On Mar 3,  8:35am, "Matthew Whiteacre" wrote:
> Subject: Re: KLBC "Parrot" reply
...
> Saj vIghajbe'
> be'nal wej puqbe' je vIghaj
> tlhIngan Hol lujatlhbe'
> "parrot"vaD tlhIngan Hol DaghojmoHghach DuH law'  <- Continue on next line
>                qorDu'vaD tlhIngan Hol vIghojmoHghach DuH puS
> targh [a dog] luneH puqbe'oypu'wI'

     Great post. Hilarious. Easily read and clear. I laughed a lot. Hmm. I
bet the dog will be much better at {gh} than {S}...

> Is there a better way to say that monster sentence I have?  Is what I have 
> even correct?  The intension was to compare trI'Qal's likelihood of 
> teaching his parrot to the likelihood of me teaching my family.

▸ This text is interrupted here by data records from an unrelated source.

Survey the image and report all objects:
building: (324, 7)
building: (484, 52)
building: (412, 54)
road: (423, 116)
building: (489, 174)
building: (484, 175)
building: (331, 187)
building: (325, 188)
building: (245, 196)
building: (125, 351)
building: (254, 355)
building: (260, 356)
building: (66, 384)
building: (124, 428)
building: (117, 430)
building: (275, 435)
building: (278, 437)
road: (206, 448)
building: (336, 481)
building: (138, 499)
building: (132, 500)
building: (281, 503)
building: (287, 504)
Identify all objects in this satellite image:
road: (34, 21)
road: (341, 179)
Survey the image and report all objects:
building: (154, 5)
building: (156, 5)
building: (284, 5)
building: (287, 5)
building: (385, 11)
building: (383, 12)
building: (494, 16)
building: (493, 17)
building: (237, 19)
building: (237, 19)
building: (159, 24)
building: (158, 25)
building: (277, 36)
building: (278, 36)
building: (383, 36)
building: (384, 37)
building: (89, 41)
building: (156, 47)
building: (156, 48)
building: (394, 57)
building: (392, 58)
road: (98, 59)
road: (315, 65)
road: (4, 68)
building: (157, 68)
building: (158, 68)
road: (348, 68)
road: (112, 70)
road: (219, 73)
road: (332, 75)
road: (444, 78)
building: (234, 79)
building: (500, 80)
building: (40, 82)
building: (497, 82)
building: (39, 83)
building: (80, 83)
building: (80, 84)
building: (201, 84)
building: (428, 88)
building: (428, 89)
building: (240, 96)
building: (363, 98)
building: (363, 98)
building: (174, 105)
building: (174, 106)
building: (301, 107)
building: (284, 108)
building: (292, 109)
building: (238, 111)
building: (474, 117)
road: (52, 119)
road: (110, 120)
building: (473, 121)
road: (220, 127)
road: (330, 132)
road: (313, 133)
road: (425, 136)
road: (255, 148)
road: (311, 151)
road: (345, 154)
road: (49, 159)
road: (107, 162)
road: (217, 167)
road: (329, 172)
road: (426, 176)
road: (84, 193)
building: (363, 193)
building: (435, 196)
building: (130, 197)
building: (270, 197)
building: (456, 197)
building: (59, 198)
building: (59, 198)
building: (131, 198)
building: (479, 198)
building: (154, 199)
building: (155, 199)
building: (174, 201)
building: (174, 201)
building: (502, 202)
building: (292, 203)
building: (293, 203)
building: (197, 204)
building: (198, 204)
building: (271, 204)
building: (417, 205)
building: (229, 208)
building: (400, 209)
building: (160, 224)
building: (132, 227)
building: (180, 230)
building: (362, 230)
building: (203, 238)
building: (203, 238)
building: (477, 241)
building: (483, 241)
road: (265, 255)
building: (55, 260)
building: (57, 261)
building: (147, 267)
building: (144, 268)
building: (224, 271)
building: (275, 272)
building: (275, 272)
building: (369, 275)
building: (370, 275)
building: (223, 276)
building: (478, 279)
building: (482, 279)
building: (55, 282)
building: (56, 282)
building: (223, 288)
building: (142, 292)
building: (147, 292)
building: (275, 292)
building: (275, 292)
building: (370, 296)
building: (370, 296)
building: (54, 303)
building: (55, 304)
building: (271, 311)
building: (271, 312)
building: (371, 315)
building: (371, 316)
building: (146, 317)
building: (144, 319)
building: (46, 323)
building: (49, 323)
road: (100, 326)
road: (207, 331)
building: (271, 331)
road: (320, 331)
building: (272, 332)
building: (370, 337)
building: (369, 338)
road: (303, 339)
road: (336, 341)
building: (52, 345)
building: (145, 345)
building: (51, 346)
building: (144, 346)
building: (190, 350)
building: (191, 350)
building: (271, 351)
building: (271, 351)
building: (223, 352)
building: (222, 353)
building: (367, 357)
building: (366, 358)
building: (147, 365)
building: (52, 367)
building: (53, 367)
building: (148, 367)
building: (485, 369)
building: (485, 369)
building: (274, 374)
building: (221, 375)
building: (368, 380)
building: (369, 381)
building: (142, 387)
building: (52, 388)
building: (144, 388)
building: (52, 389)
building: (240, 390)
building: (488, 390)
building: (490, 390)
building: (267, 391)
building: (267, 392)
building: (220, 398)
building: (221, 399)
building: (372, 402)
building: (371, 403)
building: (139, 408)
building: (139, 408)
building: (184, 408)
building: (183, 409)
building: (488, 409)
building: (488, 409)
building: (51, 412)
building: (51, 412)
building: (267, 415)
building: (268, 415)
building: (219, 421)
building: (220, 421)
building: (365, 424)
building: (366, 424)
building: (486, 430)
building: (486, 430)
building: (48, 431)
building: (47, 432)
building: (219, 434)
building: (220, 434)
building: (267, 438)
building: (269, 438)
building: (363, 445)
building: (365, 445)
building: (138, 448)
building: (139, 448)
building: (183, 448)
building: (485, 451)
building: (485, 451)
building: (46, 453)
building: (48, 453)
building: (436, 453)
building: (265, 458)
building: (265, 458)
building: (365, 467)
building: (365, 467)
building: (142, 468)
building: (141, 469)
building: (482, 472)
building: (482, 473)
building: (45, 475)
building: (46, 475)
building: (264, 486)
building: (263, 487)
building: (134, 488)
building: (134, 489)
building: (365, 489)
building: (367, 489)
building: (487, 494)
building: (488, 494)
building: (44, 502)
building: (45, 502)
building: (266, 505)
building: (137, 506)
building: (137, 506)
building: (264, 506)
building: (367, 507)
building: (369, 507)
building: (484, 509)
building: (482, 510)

     I'd be hard pressed to come up with something better. It follows
Krankor's model (from his article in HolQeD for expanding on the comparative
construction for Klingon), and while I'm not wild about {-ghach} in most
settings, it is difficult to get around it for this one, which is probably
why {-ghach} was created in the first place. If there was a noun for "luck"
or "chance", you could make the nominalized verbs {-meH} purpose clauses
instead to say, "For teaching your parrot to speak Klingon, your luck is good
more than for teaching my family to speak Klingon, my luck is good less." But
the only way to get that is with another {-ghach}, so nothing is really
gained here. {-ghach}ing a prefixed verb is a bit strange, but that's exactly
what is called for here, using the Krankor model, which serves functions that
otherwise cannot be accomplished in Klingon. IMHO.